Senior Software Development Manager
Former Employee
Worked at Amazon for 9 years
June 22, 2014
Seattle, Washington
4.0
RecommendsPositive OutlookApproves of CEO
Pros

I spent 10 years at Amazon, starting as an engineer and growing into a senior manager. I did software development, program management, product management, and even some online marketing.

If you get the opportunity to get into the ground floor of a new initiative or business, and are lucky enough that the initiative has executive attention and becomes a business and starts growing, it will do wonders for you:

  1. You will learn firsthand how businesses develop in the online world.
  2. You will learn how to operate efficiently (very limited resources – people and funding, and many ideas – makes decision-making and product pivoting crucial).
  3. Your career will grow fast within the company.

I have outlined an idea scenario that does occur in parts of the company, albeit to a lesser and lesser degree as the company has grown a lot and become somewhat of a different beast. So if you are looking at the company and are serious about your investment of years there, be very sensitive to the group you go to. You can land at a group that is bigger and older, but if so, perform as well as you can and then you must switch to a smaller, new business starting group. Otherwise, you will be one of many who often complain about the company:

  • Only ops, hardly get to write a lot of code or groundbreaking software, too much internal tribal knowledge.
  • Burnout – big group – crazy boss-driven bureaucracy.

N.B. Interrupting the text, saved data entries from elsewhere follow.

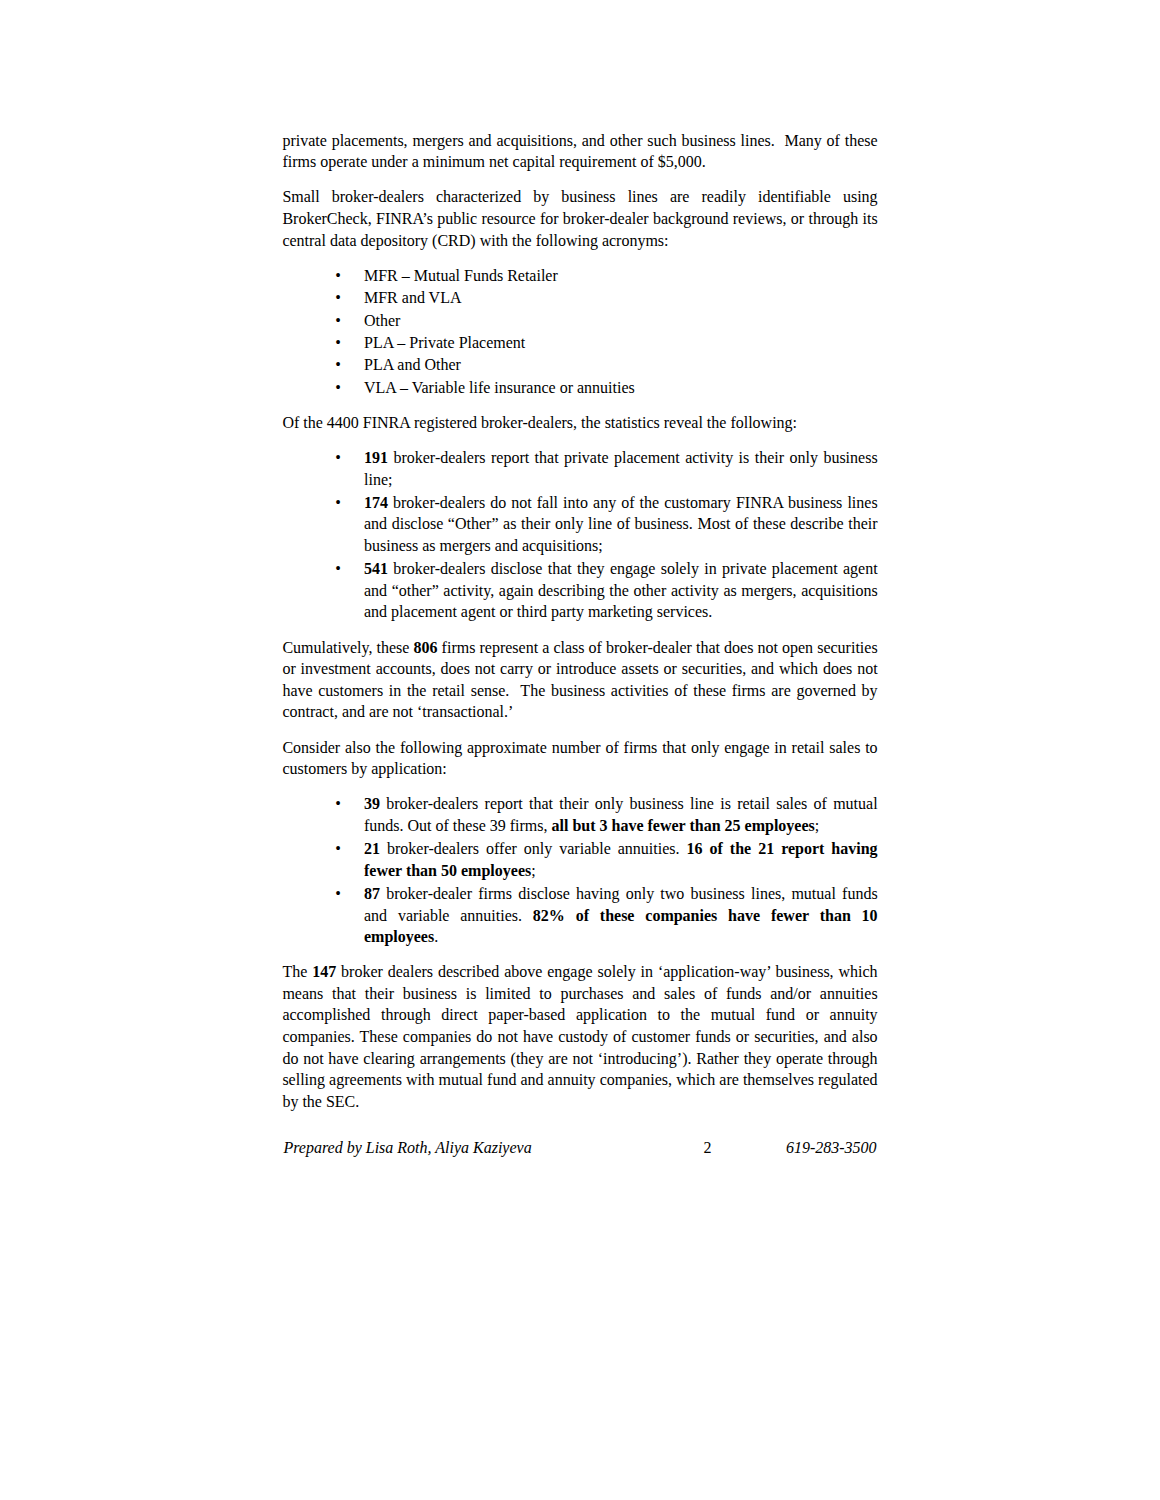private placements, mergers and acquisitions, and other such business lines. Many of these firms operate under a minimum net capital requirement of $5,000.
Small broker-dealers characterized by business lines are readily identifiable using BrokerCheck, FINRA’s public resource for broker-dealer background reviews, or through its central data depository (CRD) with the following acronyms:
MFR – Mutual Funds Retailer
MFR and VLA
Other
PLA – Private Placement
PLA and Other
VLA – Variable life insurance or annuities
Of the 4400 FINRA registered broker-dealers, the statistics reveal the following:
191 broker-dealers report that private placement activity is their only business line;
174 broker-dealers do not fall into any of the customary FINRA business lines and disclose “Other” as their only line of business. Most of these describe their business as mergers and acquisitions;
541 broker-dealers disclose that they engage solely in private placement agent and “other” activity, again describing the other activity as mergers, acquisitions and placement agent or third party marketing services.
Cumulatively, these 806 firms represent a class of broker-dealer that does not open securities or investment accounts, does not carry or introduce assets or securities, and which does not have customers in the retail sense. The business activities of these firms are governed by contract, and are not ‘transactional.’
Consider also the following approximate number of firms that only engage in retail sales to customers by application:
39 broker-dealers report that their only business line is retail sales of mutual funds. Out of these 39 firms, all but 3 have fewer than 25 employees;
21 broker-dealers offer only variable annuities. 16 of the 21 report having fewer than 50 employees;
87 broker-dealer firms disclose having only two business lines, mutual funds and variable annuities. 82% of these companies have fewer than 10 employees.
The 147 broker dealers described above engage solely in ‘application-way’ business, which means that their business is limited to purchases and sales of funds and/or annuities accomplished through direct paper-based application to the mutual fund or annuity companies. These companies do not have custody of customer funds or securities, and also do not have clearing arrangements (they are not ‘introducing’). Rather they operate through selling agreements with mutual fund and annuity companies, which are themselves regulated by the SEC.
| Prepared by Lisa Roth, Aliya Kaziyeva | 2 | 619-283-3500 |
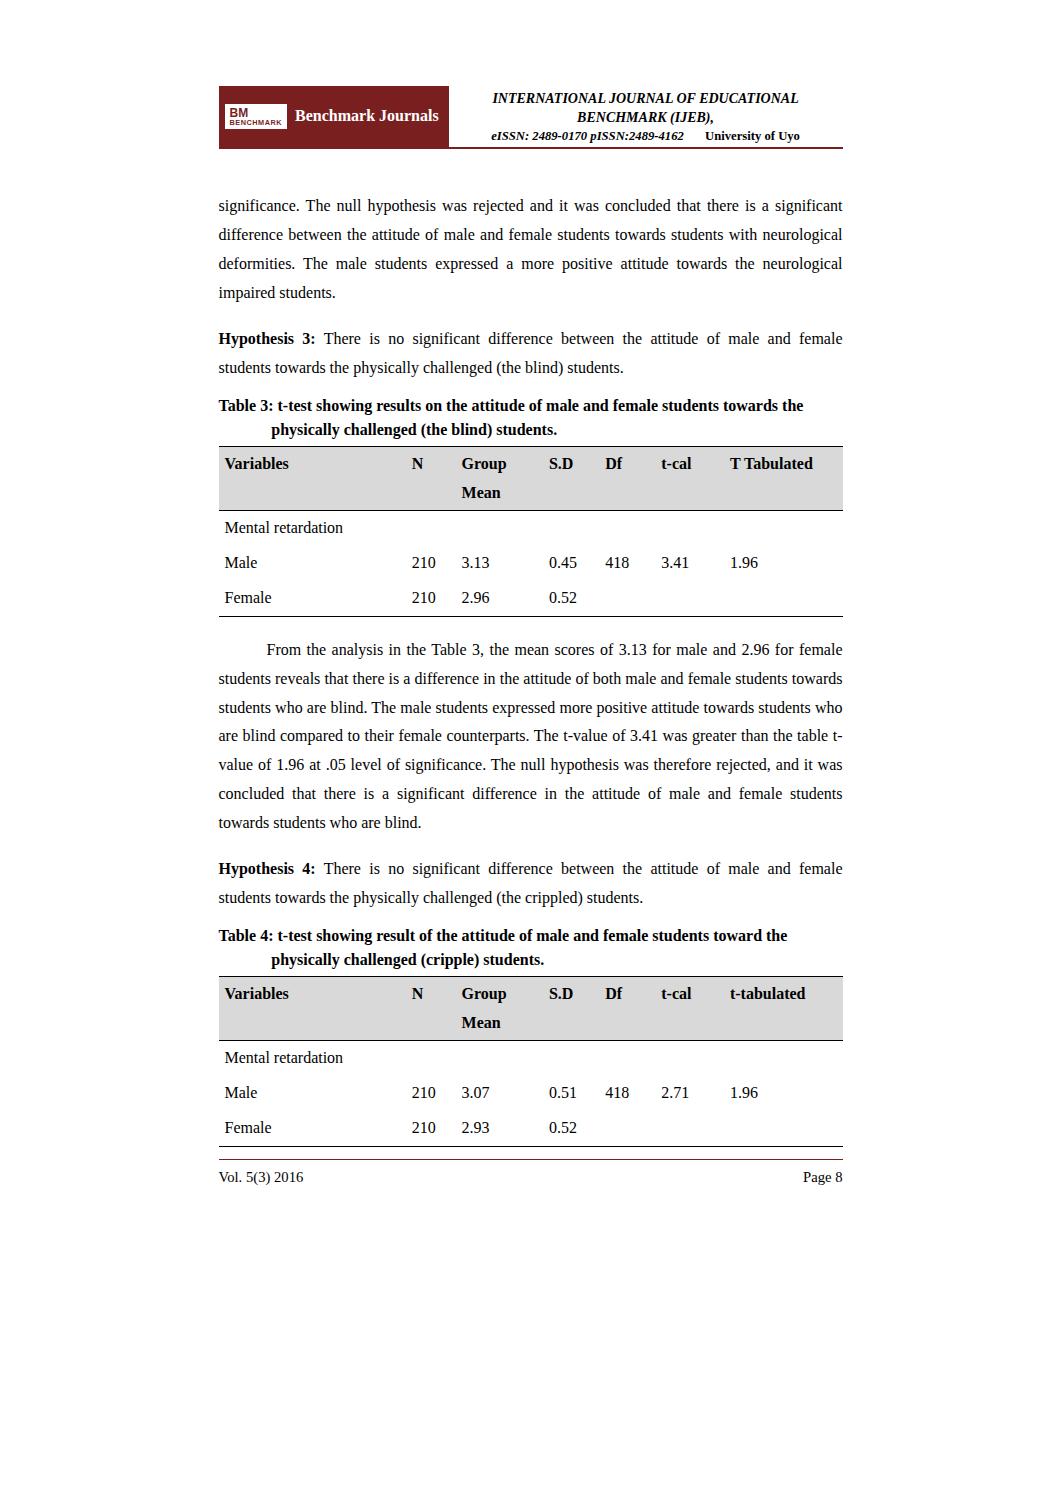BMBENCHMARK Benchmark Journals
INTERNATIONAL JOURNAL OF EDUCATIONAL BENCHMARK (IJEB),
eISSN: 2489-0170 pISSN:2489-4162 University of Uyo
significance. The null hypothesis was rejected and it was concluded that there is a significant difference between the attitude of male and female students towards students with neurological deformities. The male students expressed a more positive attitude towards the neurological impaired students.
Hypothesis 3: There is no significant difference between the attitude of male and female students towards the physically challenged (the blind) students.
Table 3: t-test showing results on the attitude of male and female students towards the physically challenged (the blind) students.
| Variables | N | Group Mean | S.D | Df | t-cal | T Tabulated |
| --- | --- | --- | --- | --- | --- | --- |
| Mental retardation | | | | | | |
| Male | 210 | 3.13 | 0.45 | 418 | 3.41 | 1.96 |
| Female | 210 | 2.96 | 0.52 | | | |
From the analysis in the Table 3, the mean scores of 3.13 for male and 2.96 for female students reveals that there is a difference in the attitude of both male and female students towards students who are blind. The male students expressed more positive attitude towards students who are blind compared to their female counterparts. The t-value of 3.41 was greater than the table t-value of 1.96 at .05 level of significance. The null hypothesis was therefore rejected, and it was concluded that there is a significant difference in the attitude of male and female students towards students who are blind.
Hypothesis 4: There is no significant difference between the attitude of male and female students towards the physically challenged (the crippled) students.
Table 4: t-test showing result of the attitude of male and female students toward the physically challenged (cripple) students.
| Variables | N | Group Mean | S.D | Df | t-cal | t-tabulated |
| --- | --- | --- | --- | --- | --- | --- |
| Mental retardation | | | | | | |
| Male | 210 | 3.07 | 0.51 | 418 | 2.71 | 1.96 |
| Female | 210 | 2.93 | 0.52 | | | |
Vol. 5(3) 2016 Page 8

Lastly, Amazon is a place for those who persevere in times of trouble – keep that in mind!

Cons
  • Work-life balance was worst in my first 4-5 years; it got a lot better in the last 2-3.
  • If you are in a big group, you will find it hard to get much done. Big systems with Amazon scale of customers are slow, sorry, that's life.
  • If you are in a group with systems not yet mature for the scale, you will end up with a lot more operations (debugging, finding bugs involving hairy exception stacks, and being smart about problem-solving beyond just looking at code flow).
Advice to Management

while(1) { printf("Increase employee discount\n"); }

:)

If you run a big group, know for sure that you have some middle management that is not needed.